Remember the feeling of excitement as you'd wait for your friends to come over for your birthday party? That's what it felt like to welcome hundreds of thousands of visitors to the Valley for Super Bowl LVII. We spent months or longer sprucing up the town — revitalized parks, new murals and such — and when the first arrivals showed up, we were ready to party. We don't know many people who were able to actually attend the big game, but we know plenty who checked out the Super Bowl Experience or hit up one of the dozens of parties, concerts, festivals and events that dotted the city. And in case the Super Bowl wasn't exciting enough, that weekend was also the culmination of the annual Waste Management Open, which is always one of the crazier events of the year. Sure, the traffic was terrible and there was nary a restaurant reservation to be found, but we've never had more fun.

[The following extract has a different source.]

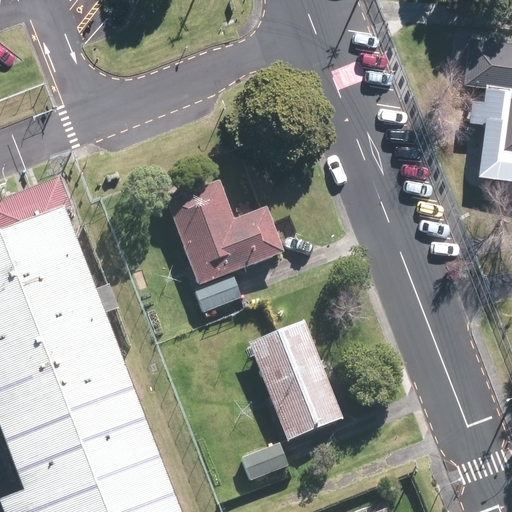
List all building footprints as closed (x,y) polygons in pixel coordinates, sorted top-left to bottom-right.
[(511,42),(483,39),(469,182),(511,186),(511,42)] [(72,210),(61,181),(0,204),(0,431),(24,494),(0,503),(3,511),(180,511),(105,315),(118,310),(109,286),(95,291),(65,213),(72,210)] [(262,285),(230,203),(165,228),(196,310),(262,285)] [(344,420),(305,319),(248,341),(287,442),(344,420)] [(250,480),(289,465),(280,443),(241,458),(250,480)]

For businesses selling products often associated with chill, happy vibes, dispensary waiting rooms can be a major drag. Of course, waiting rooms make sense from a security standpoint, but as a customer, having to play a game of musical chairs while waiting for your name to be called can be a buzzkill. That's why The Flower Shop in Ahwatukee took a different approach to designing its dispensary. The moment you walk into The Flower Shop, you're met with a visual feast of weed-themed dioramas everywhere you look. From the hyper-girly display cases for the brand's female-centric line Ladylike, to the wanderlust-inducing cases featuring High Variety products, it's impossible not to be entertained. The dispensary's open-concept design means you can freely explore the products without being confined — or pressured — to order from a paper menu without seeing the actual product.